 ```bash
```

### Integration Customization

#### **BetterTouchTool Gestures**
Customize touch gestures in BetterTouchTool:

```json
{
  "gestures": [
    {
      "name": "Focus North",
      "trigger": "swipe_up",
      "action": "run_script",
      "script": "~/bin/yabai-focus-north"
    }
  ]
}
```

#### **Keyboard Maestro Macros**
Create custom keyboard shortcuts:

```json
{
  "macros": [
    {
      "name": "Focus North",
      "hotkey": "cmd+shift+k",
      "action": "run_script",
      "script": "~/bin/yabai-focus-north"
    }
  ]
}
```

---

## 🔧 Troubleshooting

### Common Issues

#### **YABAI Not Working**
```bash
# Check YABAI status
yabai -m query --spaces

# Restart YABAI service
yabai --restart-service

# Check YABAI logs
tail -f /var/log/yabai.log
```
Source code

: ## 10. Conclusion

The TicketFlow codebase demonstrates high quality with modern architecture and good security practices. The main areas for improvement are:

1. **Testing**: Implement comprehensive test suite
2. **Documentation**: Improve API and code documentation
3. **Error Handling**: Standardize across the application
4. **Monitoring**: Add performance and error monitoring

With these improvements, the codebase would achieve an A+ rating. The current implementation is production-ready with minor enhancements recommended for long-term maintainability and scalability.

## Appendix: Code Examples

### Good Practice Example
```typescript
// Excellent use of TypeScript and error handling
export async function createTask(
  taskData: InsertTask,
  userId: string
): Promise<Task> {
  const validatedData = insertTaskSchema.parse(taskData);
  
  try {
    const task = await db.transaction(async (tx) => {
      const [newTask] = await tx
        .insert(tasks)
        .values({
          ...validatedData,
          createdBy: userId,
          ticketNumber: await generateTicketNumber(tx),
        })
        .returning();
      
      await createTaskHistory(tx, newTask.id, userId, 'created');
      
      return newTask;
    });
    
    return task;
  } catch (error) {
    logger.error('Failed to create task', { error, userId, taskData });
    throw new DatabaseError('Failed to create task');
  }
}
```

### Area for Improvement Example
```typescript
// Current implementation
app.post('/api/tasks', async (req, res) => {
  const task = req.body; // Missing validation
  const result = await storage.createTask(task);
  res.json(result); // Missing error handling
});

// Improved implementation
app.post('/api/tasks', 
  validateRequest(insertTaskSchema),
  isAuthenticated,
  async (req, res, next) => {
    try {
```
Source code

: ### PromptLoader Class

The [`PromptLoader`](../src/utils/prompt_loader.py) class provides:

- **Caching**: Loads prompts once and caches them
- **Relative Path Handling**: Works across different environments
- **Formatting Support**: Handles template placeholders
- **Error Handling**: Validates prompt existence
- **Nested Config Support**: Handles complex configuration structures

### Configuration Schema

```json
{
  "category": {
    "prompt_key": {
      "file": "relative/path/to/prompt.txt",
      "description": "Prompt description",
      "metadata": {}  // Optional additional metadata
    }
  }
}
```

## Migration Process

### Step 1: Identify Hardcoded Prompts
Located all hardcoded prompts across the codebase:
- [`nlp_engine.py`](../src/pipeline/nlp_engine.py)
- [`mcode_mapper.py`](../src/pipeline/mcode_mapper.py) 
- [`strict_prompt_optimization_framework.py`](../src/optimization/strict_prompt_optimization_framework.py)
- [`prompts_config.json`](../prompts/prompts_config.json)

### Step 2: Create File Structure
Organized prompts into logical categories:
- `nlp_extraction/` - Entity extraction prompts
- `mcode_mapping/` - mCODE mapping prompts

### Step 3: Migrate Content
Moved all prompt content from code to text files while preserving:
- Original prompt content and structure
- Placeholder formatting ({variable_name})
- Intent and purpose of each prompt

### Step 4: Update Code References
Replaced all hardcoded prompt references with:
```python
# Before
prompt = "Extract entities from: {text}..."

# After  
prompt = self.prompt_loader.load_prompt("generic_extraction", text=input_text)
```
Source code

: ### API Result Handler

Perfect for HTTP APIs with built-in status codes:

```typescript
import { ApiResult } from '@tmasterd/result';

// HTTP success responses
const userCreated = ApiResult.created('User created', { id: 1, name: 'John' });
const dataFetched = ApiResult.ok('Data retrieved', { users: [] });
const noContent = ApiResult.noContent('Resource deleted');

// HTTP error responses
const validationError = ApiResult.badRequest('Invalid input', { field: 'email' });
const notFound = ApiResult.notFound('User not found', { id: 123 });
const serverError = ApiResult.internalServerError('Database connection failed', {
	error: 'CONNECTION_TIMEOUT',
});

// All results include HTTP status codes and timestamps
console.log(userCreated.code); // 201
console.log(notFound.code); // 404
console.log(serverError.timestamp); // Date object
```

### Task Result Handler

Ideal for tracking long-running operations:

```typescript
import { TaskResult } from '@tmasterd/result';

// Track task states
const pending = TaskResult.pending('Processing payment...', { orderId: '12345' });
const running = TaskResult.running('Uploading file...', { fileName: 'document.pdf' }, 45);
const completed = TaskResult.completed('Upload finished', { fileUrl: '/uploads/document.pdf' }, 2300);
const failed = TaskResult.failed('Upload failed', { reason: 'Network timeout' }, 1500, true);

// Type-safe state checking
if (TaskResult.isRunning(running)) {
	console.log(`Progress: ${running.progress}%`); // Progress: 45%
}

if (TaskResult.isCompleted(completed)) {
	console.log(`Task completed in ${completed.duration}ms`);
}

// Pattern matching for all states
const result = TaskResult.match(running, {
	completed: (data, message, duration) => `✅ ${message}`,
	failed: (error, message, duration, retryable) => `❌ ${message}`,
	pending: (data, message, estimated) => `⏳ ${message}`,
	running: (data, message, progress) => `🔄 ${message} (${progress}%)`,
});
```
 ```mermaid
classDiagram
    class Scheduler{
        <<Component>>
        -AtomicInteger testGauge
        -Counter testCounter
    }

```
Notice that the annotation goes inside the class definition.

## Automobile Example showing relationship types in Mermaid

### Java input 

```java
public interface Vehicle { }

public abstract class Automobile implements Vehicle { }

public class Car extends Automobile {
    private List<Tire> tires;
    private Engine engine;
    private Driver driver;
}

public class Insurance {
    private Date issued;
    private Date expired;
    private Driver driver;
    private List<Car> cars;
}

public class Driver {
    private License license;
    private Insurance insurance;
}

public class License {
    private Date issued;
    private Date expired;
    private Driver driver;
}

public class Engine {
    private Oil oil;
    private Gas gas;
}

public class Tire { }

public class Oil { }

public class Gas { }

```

______________________________

Your objective – A complete answer lists each line of the data that holds the word "responses".

Result of this exercise –
// HTTP success responses
// HTTP error responses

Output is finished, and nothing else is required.